* Reading text

*** Block opens ***

" In this universe the night was falling; the shadows were lengthening towards an east that would not know another dawn. But elsewhere the stars were still young and the light of morning lingered; and along the path he once had followed, Man would one day go again"

Arthur C. Clarke Against the Fall of Night

Friday, September 29, 2017

New Arrival; The Death of Grass by John Christopher

I always am looking for several SF books with covers I consider particularly striking, the Richard Powers cover for Theodore Sturgeon's More Than Human for example. So while researching Penguin SF for my earlier posts I took one more search for a reasonably priced copy of The Death of Grass by John Christopher with this impressive cover by John Griffiths. This time however I found one in Winnipeg and this particular search is over.

Another article on the joys of Penguin SF from The Guardian.

Penguin shows off its SF covers
"One of my particular pleasures is poking around secondhand bookshops to find vintage science fiction books (I recently picked up a 1980s Harry Harrison novel purely because of its jacket, which features a monster-sized dolphin with a mouth of very sharp teeth). So, stumbling across this labour of love and beauty – a website exploring the history and cover art of science fiction published by Penguin between 1935 and 1977 – thanks to the Penguin blog means that I've just spent much of my morning plumbing its depths."


Tuesday, September 26, 2017

Penguin Books 3 (Pelican Books, the history) The Exploration of Space, Arthur C Clarke, 1958.

*** Block closes ***

* Task instructions
List every book title named in the science fiction blog page. The material that follows is not needed for anything here.

* Given information
*** Block opens ***

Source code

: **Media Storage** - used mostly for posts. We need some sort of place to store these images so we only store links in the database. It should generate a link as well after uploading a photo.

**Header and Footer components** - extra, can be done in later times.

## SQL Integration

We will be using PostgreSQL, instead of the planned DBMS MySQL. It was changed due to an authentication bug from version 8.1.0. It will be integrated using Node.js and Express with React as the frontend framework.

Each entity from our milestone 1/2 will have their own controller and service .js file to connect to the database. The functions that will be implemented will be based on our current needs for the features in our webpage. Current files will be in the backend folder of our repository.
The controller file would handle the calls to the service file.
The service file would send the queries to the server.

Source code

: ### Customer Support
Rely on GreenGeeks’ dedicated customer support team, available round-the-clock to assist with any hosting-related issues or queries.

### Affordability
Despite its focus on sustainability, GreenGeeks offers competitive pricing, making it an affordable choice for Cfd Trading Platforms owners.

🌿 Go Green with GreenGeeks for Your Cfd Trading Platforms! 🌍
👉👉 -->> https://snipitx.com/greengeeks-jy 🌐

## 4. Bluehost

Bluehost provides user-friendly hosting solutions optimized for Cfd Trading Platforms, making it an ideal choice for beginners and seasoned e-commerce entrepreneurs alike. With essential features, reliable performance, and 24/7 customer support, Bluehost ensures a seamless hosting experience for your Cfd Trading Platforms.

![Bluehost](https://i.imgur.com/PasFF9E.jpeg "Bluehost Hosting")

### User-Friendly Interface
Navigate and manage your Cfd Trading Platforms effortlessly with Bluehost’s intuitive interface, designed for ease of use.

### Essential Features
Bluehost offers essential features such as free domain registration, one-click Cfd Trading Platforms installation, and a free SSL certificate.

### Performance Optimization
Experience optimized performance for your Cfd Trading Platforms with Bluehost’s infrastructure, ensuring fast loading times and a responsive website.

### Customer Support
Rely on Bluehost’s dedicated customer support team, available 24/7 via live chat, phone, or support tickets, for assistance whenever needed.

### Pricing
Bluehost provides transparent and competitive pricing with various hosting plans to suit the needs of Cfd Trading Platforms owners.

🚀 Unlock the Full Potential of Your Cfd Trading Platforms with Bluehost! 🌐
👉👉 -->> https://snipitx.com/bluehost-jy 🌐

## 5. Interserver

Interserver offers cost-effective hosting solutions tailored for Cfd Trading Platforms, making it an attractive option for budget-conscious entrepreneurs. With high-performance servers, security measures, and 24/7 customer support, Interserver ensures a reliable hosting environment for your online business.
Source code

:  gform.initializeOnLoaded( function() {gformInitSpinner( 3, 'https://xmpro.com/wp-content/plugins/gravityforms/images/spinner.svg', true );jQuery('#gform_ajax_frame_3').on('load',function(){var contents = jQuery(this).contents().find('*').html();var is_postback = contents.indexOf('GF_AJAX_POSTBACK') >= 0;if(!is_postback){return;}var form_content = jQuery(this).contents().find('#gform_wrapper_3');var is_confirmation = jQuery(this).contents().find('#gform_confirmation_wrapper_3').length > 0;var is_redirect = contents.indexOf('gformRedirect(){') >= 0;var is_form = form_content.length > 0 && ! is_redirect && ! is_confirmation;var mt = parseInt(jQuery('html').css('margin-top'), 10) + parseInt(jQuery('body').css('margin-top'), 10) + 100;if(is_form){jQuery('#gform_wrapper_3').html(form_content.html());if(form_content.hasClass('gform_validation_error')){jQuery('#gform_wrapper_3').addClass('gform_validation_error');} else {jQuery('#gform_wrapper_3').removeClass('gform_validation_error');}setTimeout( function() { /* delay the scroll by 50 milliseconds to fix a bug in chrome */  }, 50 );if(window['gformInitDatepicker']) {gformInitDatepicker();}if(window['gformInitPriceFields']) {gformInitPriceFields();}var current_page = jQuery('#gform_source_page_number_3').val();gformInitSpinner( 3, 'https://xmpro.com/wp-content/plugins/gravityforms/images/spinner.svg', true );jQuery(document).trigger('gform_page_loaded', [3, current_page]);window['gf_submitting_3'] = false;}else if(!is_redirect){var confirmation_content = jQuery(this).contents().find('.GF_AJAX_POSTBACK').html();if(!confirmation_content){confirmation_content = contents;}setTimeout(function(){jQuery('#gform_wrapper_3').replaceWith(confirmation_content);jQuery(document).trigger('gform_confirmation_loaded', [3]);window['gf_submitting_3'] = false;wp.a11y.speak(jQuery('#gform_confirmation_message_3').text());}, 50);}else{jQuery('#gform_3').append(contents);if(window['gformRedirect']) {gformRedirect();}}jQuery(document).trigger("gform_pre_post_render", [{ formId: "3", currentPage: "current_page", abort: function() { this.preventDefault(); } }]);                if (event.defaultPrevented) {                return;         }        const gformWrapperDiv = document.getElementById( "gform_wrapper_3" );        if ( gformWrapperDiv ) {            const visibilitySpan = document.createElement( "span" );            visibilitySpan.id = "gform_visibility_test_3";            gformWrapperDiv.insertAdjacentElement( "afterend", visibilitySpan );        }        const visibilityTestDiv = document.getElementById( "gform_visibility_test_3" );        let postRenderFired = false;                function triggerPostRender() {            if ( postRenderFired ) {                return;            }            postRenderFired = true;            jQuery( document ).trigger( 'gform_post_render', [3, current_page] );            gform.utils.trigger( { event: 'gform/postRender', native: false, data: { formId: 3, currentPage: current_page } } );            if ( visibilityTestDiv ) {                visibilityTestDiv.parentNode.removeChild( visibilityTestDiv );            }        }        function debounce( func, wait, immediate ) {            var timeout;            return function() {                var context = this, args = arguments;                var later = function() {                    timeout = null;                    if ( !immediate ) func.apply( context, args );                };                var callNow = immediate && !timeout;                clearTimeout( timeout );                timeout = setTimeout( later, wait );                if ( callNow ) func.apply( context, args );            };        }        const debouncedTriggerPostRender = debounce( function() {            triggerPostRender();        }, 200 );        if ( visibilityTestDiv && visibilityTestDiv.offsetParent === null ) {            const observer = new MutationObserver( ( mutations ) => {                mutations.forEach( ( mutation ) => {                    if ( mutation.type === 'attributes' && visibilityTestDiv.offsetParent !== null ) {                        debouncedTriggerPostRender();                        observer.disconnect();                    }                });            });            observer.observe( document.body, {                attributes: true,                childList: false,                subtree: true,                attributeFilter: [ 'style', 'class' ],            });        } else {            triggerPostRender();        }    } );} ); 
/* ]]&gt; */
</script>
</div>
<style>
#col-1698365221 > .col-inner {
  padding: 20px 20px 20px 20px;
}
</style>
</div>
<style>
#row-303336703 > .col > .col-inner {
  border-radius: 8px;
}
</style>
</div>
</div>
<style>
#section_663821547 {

*** Block closes ***

* Result below
Against the Fall of Night
More Than Human
The Death of Grass
The Exploration of Space